La sentenza choc che dà luogo a non procedere nei confronti dei reclutatori di kamikaze non è dovuta ad un deliberato uso politico della giustizia, né a toghe rosse, né a casellismo, ma, cosa ben più grave, dimostra l'assenza di cultura giuridica in chi è investito di applicare la legge, come l'ignavia e l'ipocrisia in cui naviga il dibattito politico, che rifiuta di guardare alla realtà dello stato - se di guerra o di pace, o di quasi-guerra - in cui il Paese si trova.
Affrontiamo i rapporti internazionali in termini classici. Il fondamentalismo islamico (il terrorismo è solo un metodo di combattimento), con uno dei sui più alti esponenti, Osama Bin Laden, ha dichiarato guerra agli Stati Uniti nel 1998, e portato a compimento attacchi contro le ambasciate americane di Kenya e Tanzania e contro la nave militare USS Cole. Il suo primo attacco sul territorio nemico risale al settembre 2001. In conseguenza alla reazione americana in Afghanistan, sostenuta dagli alleati europei, concretamente solo nella ricostruzione post-bellica, è stata dichiarata guerra ai Paesi europei, tra cui l'Italia (tanto che Bin Laden dopo gli attentati di Madrid offrì una tregua "europea"). Il primo attacco è avvenuto a Madrid l'11 marzo scorso.
Prima conclusione: siamo dunque in guerra, non in una generica lotta ad un'organizzazione criminale. Una guerra asimmetrica, poiché esiste un esercito nemico, ma senza divisa e privo di riferimenti ad un'unica statualità che se ne attribuisca la responsabilità politica. L'Italia ha in Iraq un contingente militare legittimo. Le Nazioni Unite hanno legittimato e incoraggiato la presenza di truppe di peacekeeping, la cui presenza è richiesta dal governo iracheno dichiarato legittimo sempre dall'Onu.
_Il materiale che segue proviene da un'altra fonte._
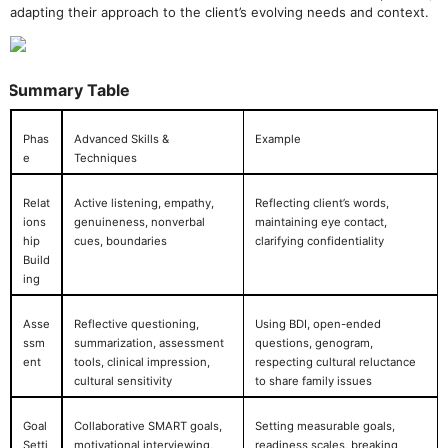
adapting their approach to the client’s evolving needs and context.
Summary Table
Phas
Advanced Skills &
Example
e
Techniques
Relat
Active listening, empathy,
Reflecting client’s words,
ions
genuineness, nonverbal
maintaining eye contact,
hip
cues, boundaries
clarifying confidentiality
Build
ing
Asse
Reflective questioning,
Using BDI, open-ended
ssm
summarization, assessment
questions, genogram,
ent
tools, clinical impression,
respecting cultural reluctance
cultural sensitivity
to share family issues
Goal
Collaborative SMART goals,
Setting measurable goals,
Setti
motivational interviewing,
readiness scales, breaking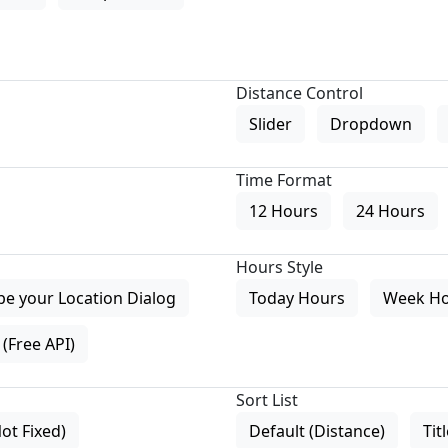
Distance Control
Slider
Dropdown
Time Format
12 Hours
24 Hours
Hours Style
pe your Location Dialog
Today Hours
Week H
(Free API)
Sort List
Not Fixed)
Default (Distance)
Tit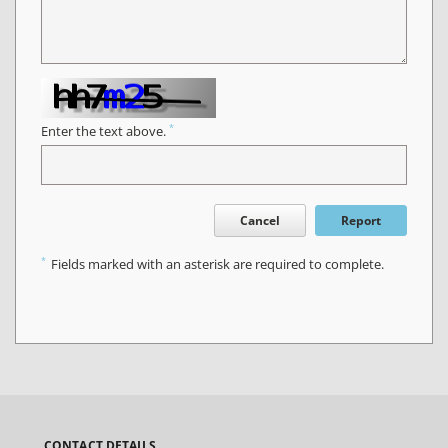
*
Enter the text above.
Cancel
Report
*
Fields marked with an asterisk are required to complete.
CONTACT DETAILS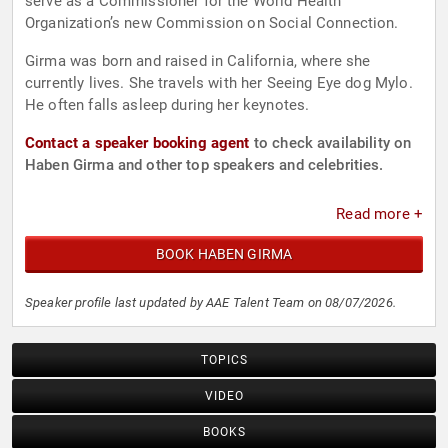
serve as a Commissioner for the World Health
Organization’s new Commission on Social Connection.
Girma was born and raised in California, where she
currently lives. She travels with her Seeing Eye dog Mylo.
He often falls asleep during her keynotes.
Contact a speaker booking agent
to check availability on
Haben Girma and other top speakers and celebrities.
Read more +
BOOK HABEN GIRMA
Speaker profile last updated by AAE Talent Team on 08/07/2026.
TOPICS
VIDEO
BOOKS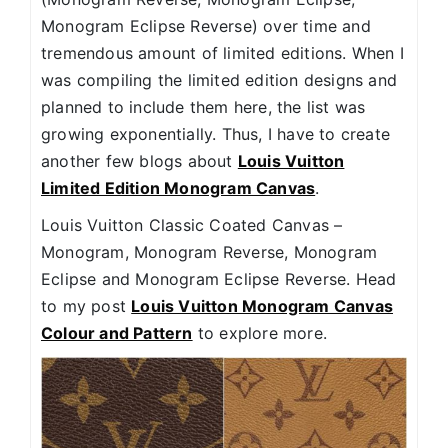
Monogram Eclipse Reverse) over time and
tremendous amount of limited editions. When I
was compiling the limited edition designs and
planned to include them here, the list was
growing exponentially. Thus, I have to create
another few blogs about
Louis Vuitton
Limited Edition Monogram Canvas
.
Louis Vuitton Classic Coated Canvas –
Monogram, Monogram Reverse, Monogram
Eclipse and Monogram Eclipse Reverse. Head
to my post
Louis Vuitton Monogram Canvas
Colour and Pattern
to explore more.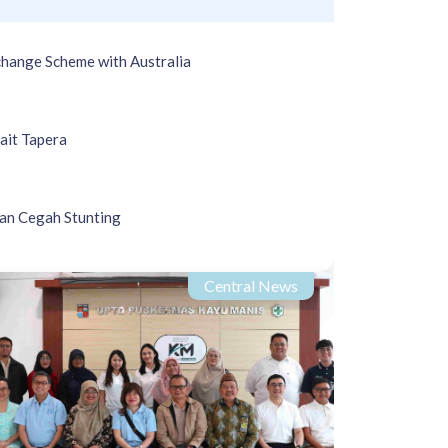
hange Scheme with Australia
ait Tapera
an Cegah Stunting
Central News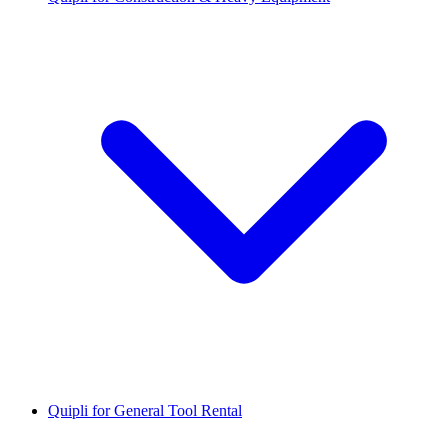
Quipli for General Tool Rental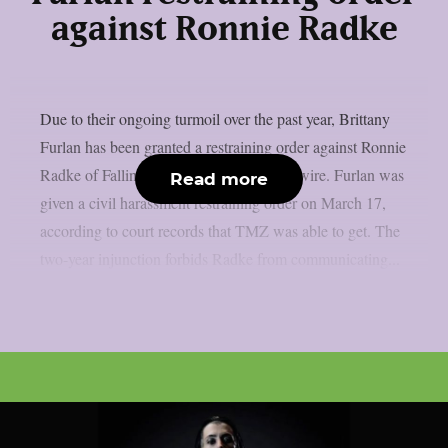
against Ronnie Radke
Due to their ongoing turmoil over the past year, Brittany
Furlan has been granted a restraining order against Ronnie
Radke of Falling in Reverse, as per Loudwire. Furlan was
Read more
given a civil harassment restraining order on March 17,
according to court records that TMZ was able to get. The
two-year injunction forbids Radke from communicating...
Dunque l'attacco subito dal nostro quartier generale a Nassiryia è un atto di guerra.
Gli obblighi contratti con l'appartenenza alla Nato, trattato internazionale il cui rispetto è costituzionalmente vincolato, ci dovrebbero far considerare gli attacchi alle truppe americane e britanniche in Iraq, la cui presenza è anch'essa legittimata dall'Onu, al pari di attacchi contro nostre truppe.
Se nel nostro Paese agiscono individui o gruppi che fanno spionaggio o reclutamento per un esercito nemico che sarà poi dislocato in Iraq o altrove, anche nel nostro Paese o in Paesi nostri alleati, questi individui o gruppi non andrebbero perseguiti dalla magistratura ordinaria, ma sono "affare" dei servizi segreti militari e delle forze armate. Come in qualsiasi situazione di guerra esistono dunque i presupposti per l'imprigionamento dei combattenti, o dei fiancheggiatori, del nemico.
E' inoltre legittimo non applicare nei confronti di questi prigionieri la Convenzione di Ginevra, mai sottoscritta da rappresentanti legali del fondamentalismo islamico, anche se il loro trattamento deve comunque avvenire nel rispetto della dignità e dei diritti umani sanciti dalla Carta delle Nazioni Unite e dalla nostra Costituzione.
A maggior ragione nel caso in cui si rigetti questa tesi, il giudice di Milano avrebbe dovuto egli stesso assumersi la responsabilità di garantire la sicurezza dei cittadini, come diritto prevalente, sia nel nostro Paese, sia di quelli in missione all'estero. E proprio se non siamo in guerra, non fa differenza se gli attacchi siano diretti contro civili o militari.
Essendo un servitore delle leggi dello Stato, che in primo luogo tutelano l'incolumità fisica dei cittadini (civili o in divisa), non fa differenza, di fronte alla preparazione concreta di atti violenti contro i nostri contingenti o il nostro territorio, se egli personalmente li giudichi un atto di resistenza, o di guerra, o di criminalità comune. A meno di non ammettere che quel magistrato possa dichiarare illegittima la presenza di nostri contingenti che operano con il mandato delle Nazioni Unite e il consenso di governi locali legittimi. Un soldato che si rifiutasse di eseguire gli ordini perché convinto di interpretare come legittimo il comportamento di coloro contro i quali dovrebbe agire, sarebbe certamente sottoposto a procedimento disciplinare.